Do a little homework before the workshop. Google the area prior to leaving and learn something about it. Go to your library or bookstore and learn more. Says Jim Clark, “If you’re going to a national park or national wildlife refuge, check out their websites to learn about the natural history of the land, to view a map of areas that you’ll visit and to receive updates on what’s happening there. You can also ask about specific locations you’ll be at during the workshop and for a list of optional locations to consider before and after.”
Ask questions. As a workshop leader, I get frustrated when I find out at the end of the class that people had questions that were unanswered because they never asked them. As my wife and I quickly discovered when we first got married, human beings aren’t very good at mind reading. Never be afraid to ask questions. A good workshop leader welcomes questions and wants to help you get answers to them.
Adams Clark agrees, “Engage the leader. You paid for the leader’s time and expertise, so make the most of the experience.”
Drager of BetterPhoto.com says, “Stay close to the workshop leader when you’re out in the field! Keep the instructor within easy access during field sessions, so you can ask questions, and also listen in on discussions between the instructor and other attendees. But for all workshops, ask questions.”

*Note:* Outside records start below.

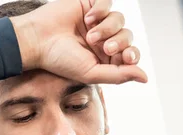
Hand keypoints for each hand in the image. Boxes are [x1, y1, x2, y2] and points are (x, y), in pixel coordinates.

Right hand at [10, 0, 146, 83]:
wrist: (37, 40)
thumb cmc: (61, 60)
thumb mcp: (92, 73)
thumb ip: (119, 75)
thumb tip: (145, 78)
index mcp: (105, 58)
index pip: (130, 54)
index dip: (132, 54)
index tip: (124, 57)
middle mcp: (103, 39)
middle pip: (127, 36)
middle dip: (119, 42)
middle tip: (104, 47)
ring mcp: (97, 20)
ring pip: (119, 19)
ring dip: (108, 27)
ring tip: (90, 35)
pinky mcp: (90, 3)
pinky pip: (108, 2)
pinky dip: (101, 10)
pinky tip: (88, 17)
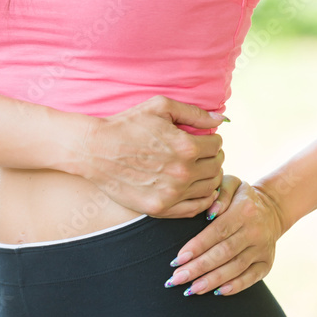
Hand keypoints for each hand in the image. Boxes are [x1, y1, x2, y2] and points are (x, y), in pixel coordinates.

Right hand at [77, 96, 227, 218]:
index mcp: (186, 146)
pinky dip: (203, 199)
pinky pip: (195, 209)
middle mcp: (182, 173)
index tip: (204, 139)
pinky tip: (197, 189)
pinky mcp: (160, 208)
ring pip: (210, 188)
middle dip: (213, 157)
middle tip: (204, 154)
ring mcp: (171, 194)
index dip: (212, 140)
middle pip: (216, 167)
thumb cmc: (127, 124)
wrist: (94, 149)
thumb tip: (221, 120)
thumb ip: (194, 113)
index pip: (217, 145)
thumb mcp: (160, 107)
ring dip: (210, 177)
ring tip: (199, 169)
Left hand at [163, 181, 285, 296]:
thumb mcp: (232, 184)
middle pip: (224, 253)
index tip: (177, 260)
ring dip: (212, 280)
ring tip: (191, 290)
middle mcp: (255, 231)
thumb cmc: (241, 197)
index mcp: (244, 211)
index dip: (197, 247)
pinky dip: (235, 286)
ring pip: (236, 267)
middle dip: (199, 268)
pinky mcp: (267, 262)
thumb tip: (210, 213)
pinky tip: (217, 292)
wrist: (272, 208)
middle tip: (176, 279)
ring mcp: (263, 249)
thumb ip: (220, 193)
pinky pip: (252, 277)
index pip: (217, 231)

Drager also notes that when your workshop includes critiques, you can learn a lot from critiques of others’ work. “The natural tendency is to think only in terms of your own images,” he says. “You can often learn as much from the leader’s critiques of your classmates’ work as you can from feedback on your own.”
Finally, remember that a workshop is your time with photography and away from the stresses of everyday life. Says Fortney, “Come ready to learn, relax and have fun. Take a vacation from the responsibilities of home and work, so that you can soak in all the efforts to help you learn during the workshop.”